For one night, we can forget the crap about the debt ceiling, we can walk away from Herman Cain , and lose the joyous news that cell phones increase your cancer risk, and my usual self-interested crap.
Tonight, we puck.
THE RHINO’S WILDLY INACCURATE STANLEY CUP FINALS PICK!
But before I get to the pick, let’s go over my picks for the last round.
Eastern conference final: #3 Boston Bruins vs. #5 Tampa Bay Lightning My Pick: Bruins in 6. Reality, BRUINS IN 7.
I made this one sound like all it was going to take was the Bruins getting angry, and playing with some heart to come out ahead in this battle of wills, but that clearly is not the case. Both teams played with an incredible amount of will, played their hearts out. Both teams had great offensive games, and bad plays go against them. It all turned on game 7’s goal-tending match up. For most of the game, the Lightning’s Dwayne Roloson, and Boston’s Tim Thomas played shutout hockey, both gave goal-tending clinics on the ice. And then Nathan Horton, helped by a rare defensive lapse by the Lightning, was able to get one behind Roloson after a sweet pass from David Krejci that put Horton in perfect position, and was able to get the only tally that the B’s would need to ice the game, and the series, and make it to the Promised Land, the Stanley cup finals.
Western conference final: #1 Vancouver Canucks vs. #2 San Jose Sharks My Pick: Sharks in 7. Reality: Canucks in 5.
The pick was not even close. It’s not, however, like the sharks were woefully outclassed here. They weren’t. The Canucks were simply the better team, and they fell victim to that team’s superiority in all aspects of the game. All you needed to know about this series you could have witnessed in game 2 of the series. On a night when Ryan Kesler, one of their best offensive players, was held scoreless, the Canucks had 6 different scorers, and 12 different players with points in the game, including 2 power play goals in a game that got increasingly chippy as it went on.
This Canucks team may well be the best team that City has ever produced, maybe even better than the team that Pavel Bure lead to the finals 17 years ago.
Viddy of the day: Nathan Horton scores only goal of Game 7 5/27/11
The side stories in this series are as interesting, if not more interesting than the actual game that will be played on the ice beginning tomorrow night at 8:00pm on NBC. Stories like:
The almost miraculous comeback of Manny Malhotra from getting hit in the eye with a puck that put his career in jeopardy a mere 2 months ago.
Milan Lucic, the Bruins left wing who is from Vancouver, returning home to try to steal the Canucks thunder, and keep the Stanley cup from his hometown Canucks.

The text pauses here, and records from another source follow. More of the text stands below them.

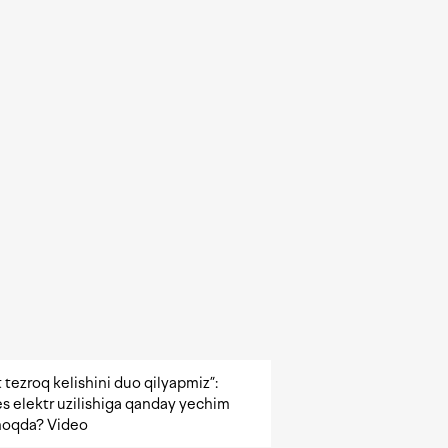
 tezroq kelishini duo qilyapmiz”:
s elektr uzilishiga qanday yechim
oqda? Video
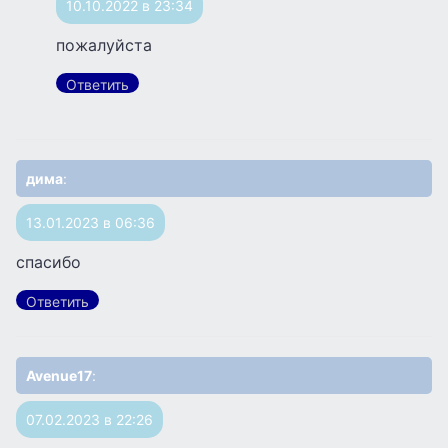
10.10.2022 в 23:34
пожалуйста
Ответить
дима
:
13.01.2023 в 06:36
спасибо
Ответить
Avenue17
:
07.02.2023 в 22:26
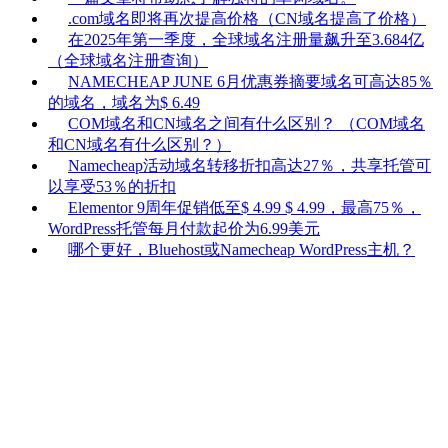
.com域名即将再次提高价格（CN域名提高了价格）
在2025年第一季度，全球域名注册量飙升至3.684亿
（全球域名注册查询）
NAMECHEAP JUNE 6月优惠券摘要域名可高达85％
的域名，域名为$ 6.49
COM域名和CN域名之间有什么区别？ （COM域名
和CN域名有什么区别？）
Namecheap活动域名转移折扣高达27％，共享托管可
以享受53％的折扣
Elementor 9周年促销低至$ 4.99 $ 4.99，最高75％，
WordPress托管每月付款起价为6.99美元
哪个更好，Bluehost或Namecheap WordPress主机？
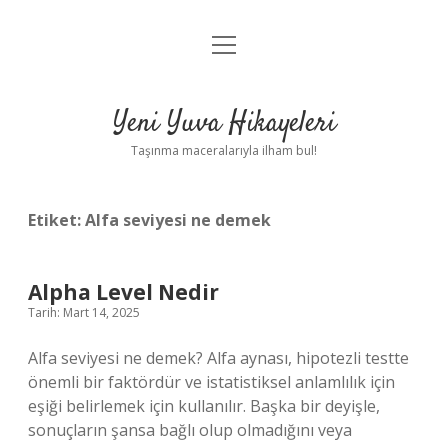
menüyü
Anasayfa
aç
Gizlilik Politikası
Yeni Yuva Hikayeleri
Yasal Uyarı
Taşınma maceralarıyla ilham bul!
Hakkımızda
Etiket:
Alfa seviyesi ne demek
Alpha Level Nedir
Tarih: Mart 14, 2025
Alfa seviyesi ne demek? Alfa aynası, hipotezli testte
önemli bir faktördür ve istatistiksel anlamlılık için
eşiği belirlemek için kullanılır. Başka bir deyişle,
sonuçların şansa bağlı olup olmadığını veya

Can the Bruins win a last cup for Mark Recchi, 20 years after his first, and can the Bruins win their first for grey beard goaltender Tim Thomas?
Can the Canucks finally bring the cup back to Canada, after an 18 year hiatus, and their first ever for the city of Vancouver?

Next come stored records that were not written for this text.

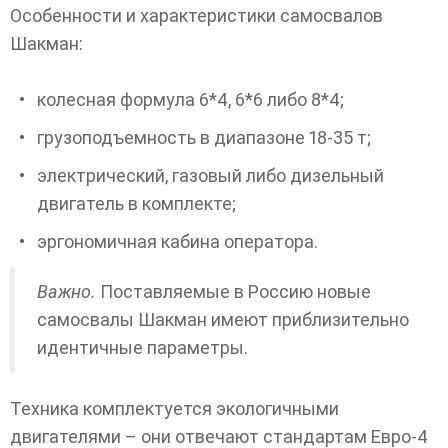
Особенности и характеристики самосвалов
Шакман:
колесная формула 6*4, 6*6 либо 8*4;
грузоподъемность в диапазоне 18-35 т;
электрический, газовый либо дизельный
двигатель в комплекте;
эргономичная кабина оператора.
Важно.
Поставляемые в Россию новые
самосвалы Шакман имеют приблизительно
идентичные параметры.
Техника комплектуется экологичными
двигателями – они отвечают стандартам Евро-4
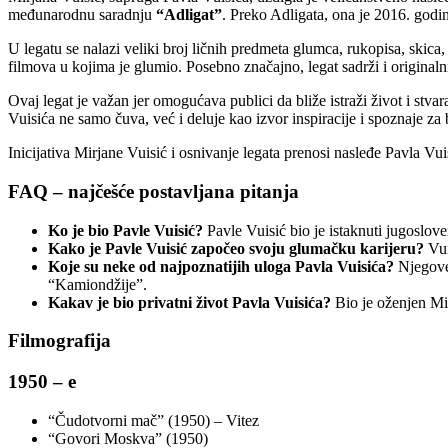
međunarodnu saradnju
“Adligat”
. Preko Adligata, ona je 2016. god
U legatu se nalazi veliki broj ličnih predmeta glumca, rukopisa, skica, 
filmova u kojima je glumio. Posebno značajno, legat sadrži i originaln
Ovaj legat je važan jer omogućava publici da bliže istraži život i st
Vuisića ne samo čuva, već i deluje kao izvor inspiracije i spoznaje za
Inicijativa Mirjane Vuisić i osnivanje legata prenosi nasleđe Pavla V
FAQ – najčešće postavljana pitanja
Ko je bio Pavle Vuisić?
Pavle Vuisić bio je istaknuti jugoslov
Kako je Pavle Vuisić započeo svoju glumačku karijeru?
Vui
Koje su neke od najpoznatijih uloga Pavla Vuisića?
Njegove 
“Kamiondžije”.
Kakav je bio privatni život Pavla Vuisića?
Bio je oženjen Mir
Filmografija
1950 – e
“Čudotvorni mač” (1950) – Vitez
“Govori Moskva” (1950)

These stories will cease to be mysteries in time and we’ll all learn the answers together.
Let’s talk about the game itself.
#1 Vancouver Canucks vs. #3 Boston Bruins
Looking at some of the numbers for the goalies here, this looks like there is at the very least the possibility of more than a few shutouts during this series. Tim Thomas has only faced the Canucks 3 times in his career, but shut them out on 2 of those 3 occasions, and gave up but a single goal in the other game. Roberto Luongo has tossed 4 shutouts against the Bruins over 24 games, and has a career 2.40 GAA vs. the Bruins during his career.

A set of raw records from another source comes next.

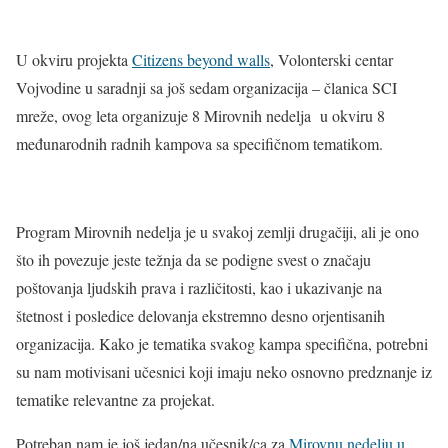
U okviru projekta
Citizens beyond walls
, Volonterski centar
Vojvodine u saradnji sa još sedam organizacija – članica SCI
mreže, ovog leta organizuje 8 Mirovnih nedelja u okviru 8
međunarodnih radnih kampova sa specifičnom tematikom.
Program Mirovnih nedelja je u svakoj zemlji drugačiji, ali je ono
što ih povezuje jeste težnja da se podigne svest o značaju
poštovanja ljudskih prava i različitosti, kao i ukazivanje na
štetnost i posledice delovanja ekstremno desno orjentisanih
organizacija. Kako je tematika svakog kampa specifična, potrebni
su nam motivisani učesnici koji imaju neko osnovno predznanje iz
tematike relevantne za projekat.
Potreban nam je još jedan/na učesnik/ca za
Mirovnu nedelju u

The offensive numbers are limited, but telling. Most, but not all of the experience that these teams have against the other is, like I said, limited, usually 10 or 11 games against, or in some cases as few as 3 or 4 games worth of play against over an entire career, so there isn’t much to glean.
But there is something, small perhaps, but something.
Patrice Bergeron and Milan Lucic average a point a night against the Canucks, and the only man with extensive experience against the Nucks’ on the Bruins roster, Mark Recchi, has 26 points against them in 33 games. For the Canucks, the Sedin twins, Alex Burrowes, and Ryan Kesler have not been so lucky. The Sedins have scored a total of 4 goals in 22 games between them vs. the Bruins. The biggest point guy against the Bruins for his career for the Nucks’ is Chris Higgins, with 15 points in 33 games.
Like I said, not much, but it’s something.
This series is going to turn on the power play. Call it a hunch. The Bruins Power play has been horrendous, and one of the Canucks strengths is their power play. That will more than even out the strength of the Bruins even strength play. This series looks for all the world like a very tight one, one that could well turn on a single goal in the final game. There’ll be no blowouts here.
And I can’t help but feel that the kid Lucic is going to have a special night should it come to a game 7, in the place where he watched hockey growing up in Vancouver, and I tell you this series is going 7.
Bruins in 7.
That’s it from here, America. G’night.